It would be a lot of work and a lot of expense, and we resolved not to consider beginning until early the following summer, before the next slump.

In the meantime, something must be done. We had very little money in the bank; we owed nearly fifty thousand dollars on the motel, and two thousand to Grandma. Our income had become insignificant.

Grant got a job digging ditches.

That job was symbolic, I suppose, of the depths to which we had sunk. But it wasn't a regular ditch-digging job; he was working for a contractor, and the ditches were preparatory for construction work, on which Grant would be employed when it was begun.

Those were hard days. Grant worked ten hours every day, and after work he came home and helped me finish whatever part of the motel work I had been unable to complete. We didn't dare to hire Mrs. Clark even occasionally, with business so poor. We did all the work ourselves, so that we wouldn't be spending an unnecessary penny. Not only were we working hard, but we weren't getting much sleep--we had to get up nights to rent cabins, and often a customer would request to be called at four or five or six the next morning, which meant setting the alarm for whatever hour he specified, crawling out of bed and plodding over to his cabin to knock on his door. We couldn't simply lend him the alarm clock, because we didn't dare be without it--there was always the possibility that another customer might want to be called.

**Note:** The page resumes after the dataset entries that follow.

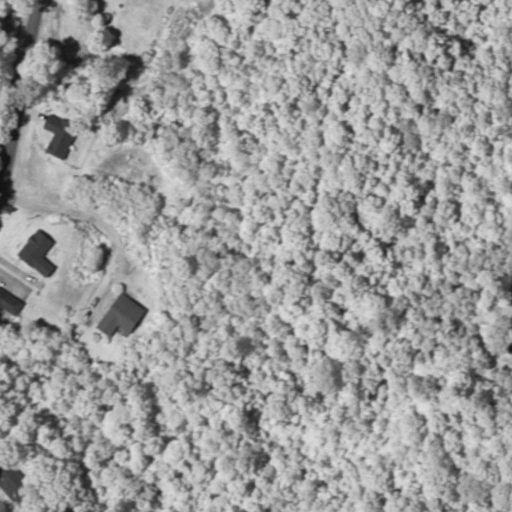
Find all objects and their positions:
road: (29, 92)
building: (61, 135)
building: (38, 253)
building: (10, 302)
building: (121, 315)
building: (509, 347)
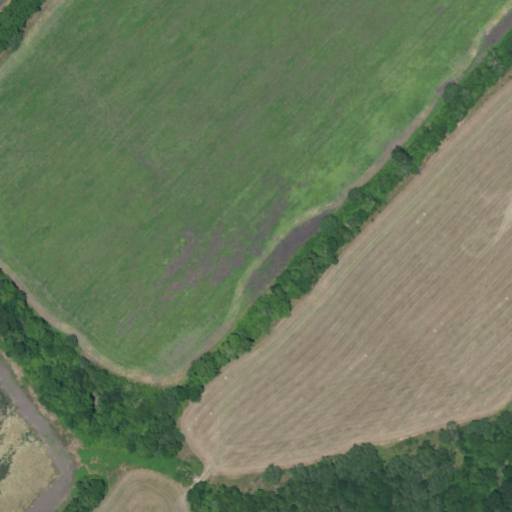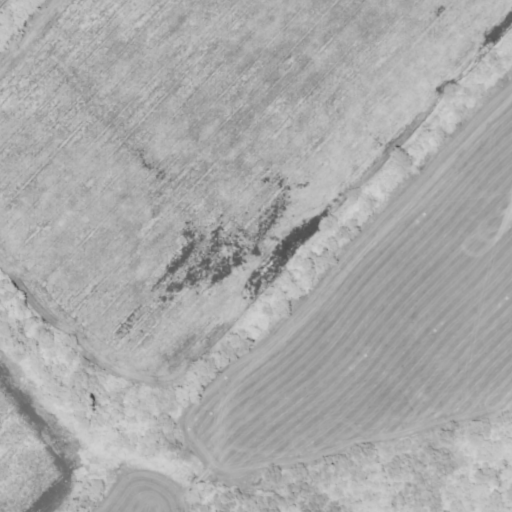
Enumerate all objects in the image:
crop: (14, 14)
crop: (196, 147)
crop: (34, 452)
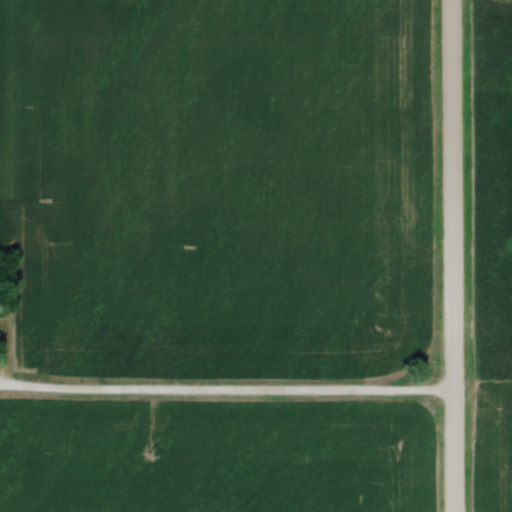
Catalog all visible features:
road: (451, 255)
road: (232, 396)
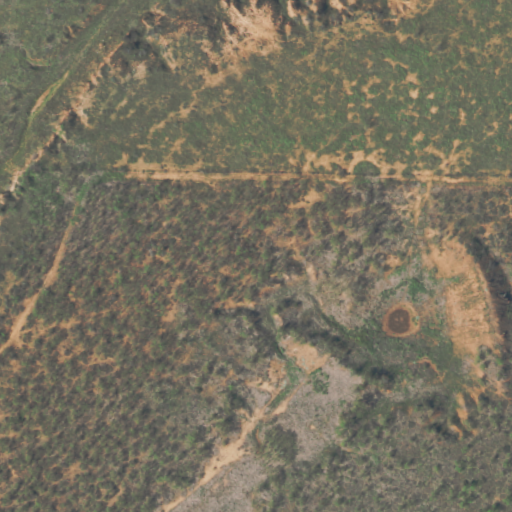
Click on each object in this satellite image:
road: (178, 320)
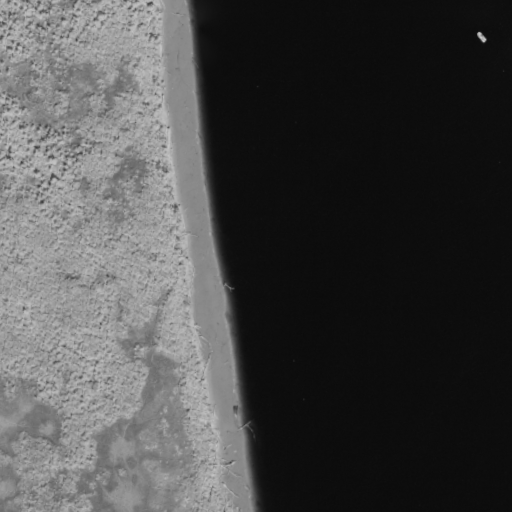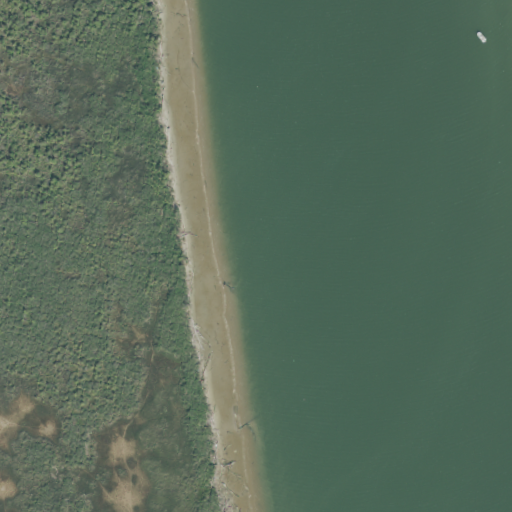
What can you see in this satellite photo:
river: (447, 256)
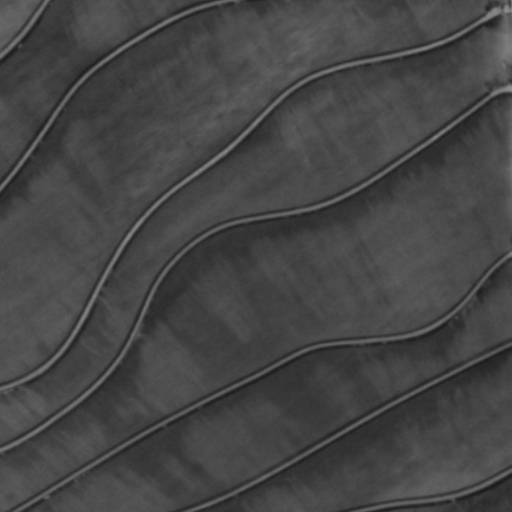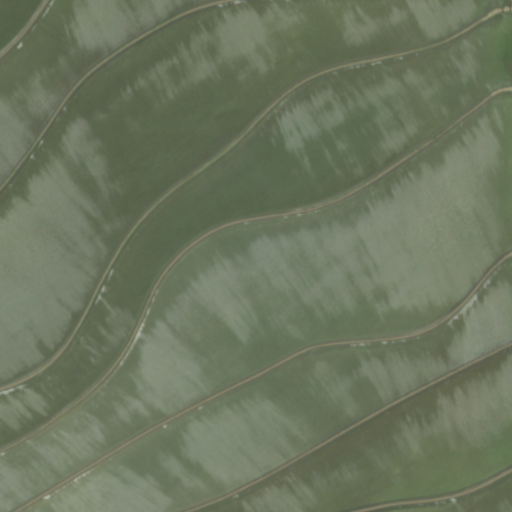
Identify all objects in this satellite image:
crop: (256, 256)
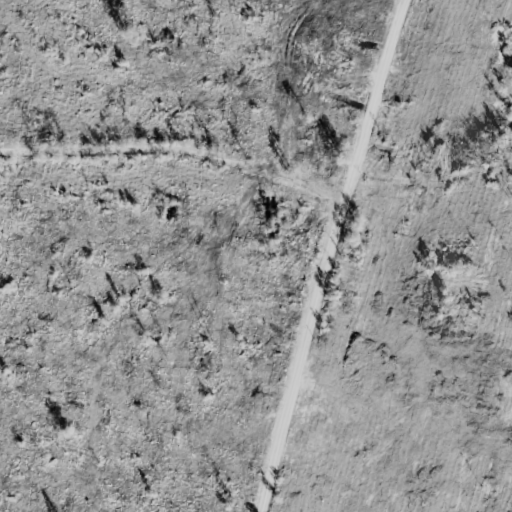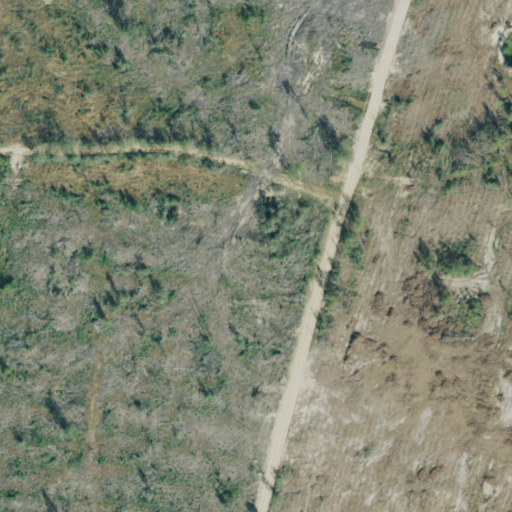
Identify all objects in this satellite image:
road: (335, 255)
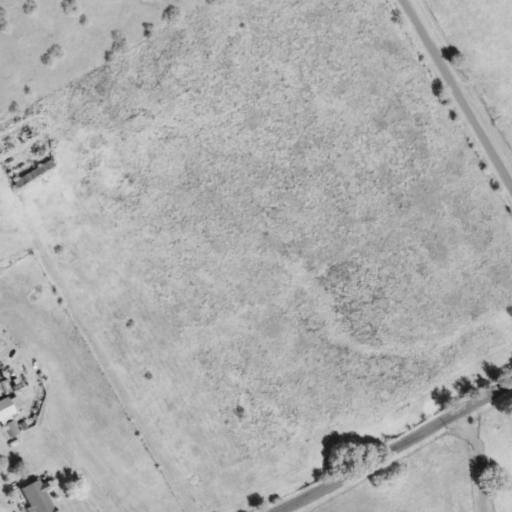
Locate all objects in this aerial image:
road: (458, 91)
building: (7, 407)
building: (10, 427)
road: (396, 446)
building: (37, 496)
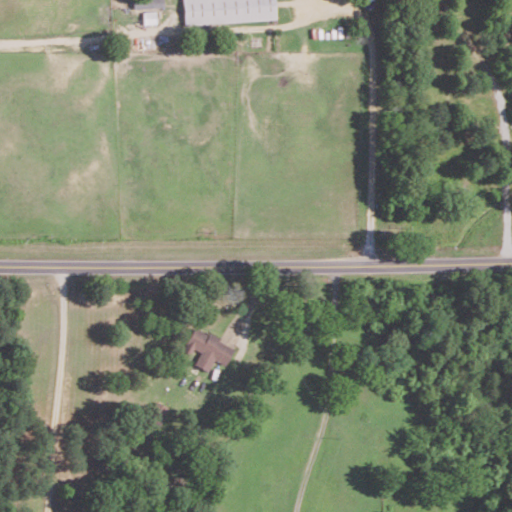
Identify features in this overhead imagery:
building: (147, 3)
building: (227, 10)
building: (149, 16)
road: (370, 123)
road: (256, 265)
building: (207, 347)
road: (57, 389)
road: (326, 390)
building: (156, 411)
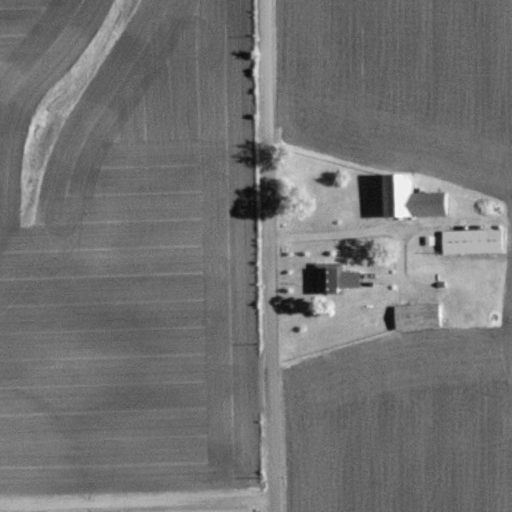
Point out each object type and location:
building: (418, 199)
road: (338, 228)
building: (477, 242)
road: (272, 256)
building: (342, 279)
building: (424, 316)
road: (138, 499)
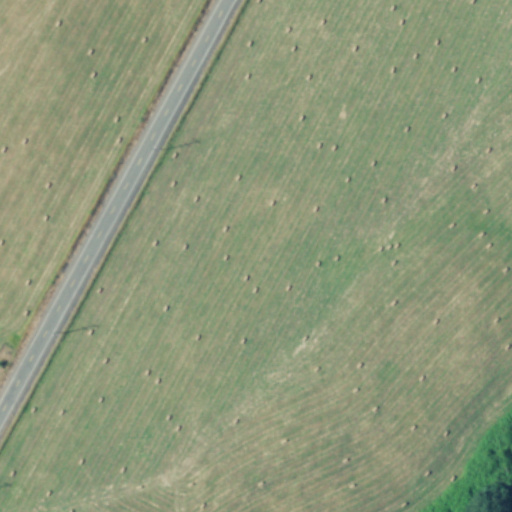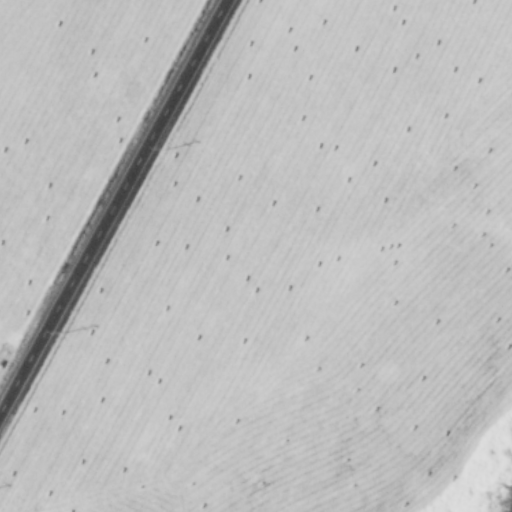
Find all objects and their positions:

Grant's salary, plus the low income from the motel, wasn't enough to make our payments and to take care of our laundry and utility bills. We had to draw on our tiny, dwindling reserve in the bank. We hoped that we would be able to hold out until Palm Springs opened, and the winter season got under way.

Winter always brought travelers to the southern route, we knew, where they hoped to avoid the greater cold encountered along the northern route. The slackening off of the good season, in the early summer, is due to the understandable desire of many tourists to avoid the desert heat. And the "summer slump" that Featherbrain had forecast, with a knowledge born of previous summer visits to Banning, was due also to the fact that school and business vacations were over, and travelers were getting back to their offices and factories, and sending their children back to school.

The few customers who did stay at our motel during this slump came usually very late at night--or, rather, early in the morning. Two, three, and four were common hours for our office bell to startle us out of sleep. Now that Grant was working, I shared with him the unpleasant duty of getting up in the night to go to the door. The circles under our eyes were a little darker every morning. Just getting up out of a sound sleep to rent a cabin was bad enough, but often we'd have a customer inconsiderate enough to mention that he'd be back "in ten minutes, soon as he'd washed his face", to use the telephone. So whichever of us had gotten up to rent him a cabin would have to stay up, since it wouldn't be worthwhile to go back to bed for only ten minutes. More often than not, too, the ten minutes would stretch into half an hour or more, or the customer would forget about the phone call and not come back at all. If the one of us who was up went back to bed, though, after half an hour or so of fruitless waiting, the jangle of the bell almost invariably dragged us up again out of the just-attained depths of sleep, and the customer, "so sorry he had kept us up," came in to make his phone call.

The majority of customers, of course, are very considerate, however. In fact, so many of those who came late at night or toward morning were profuse in their apologies for waking us, that Grant began to ponder.

"If the ones who do come late hate it so much to wake us up, then there must be a lot who quick pass us by because they don't want to wake us."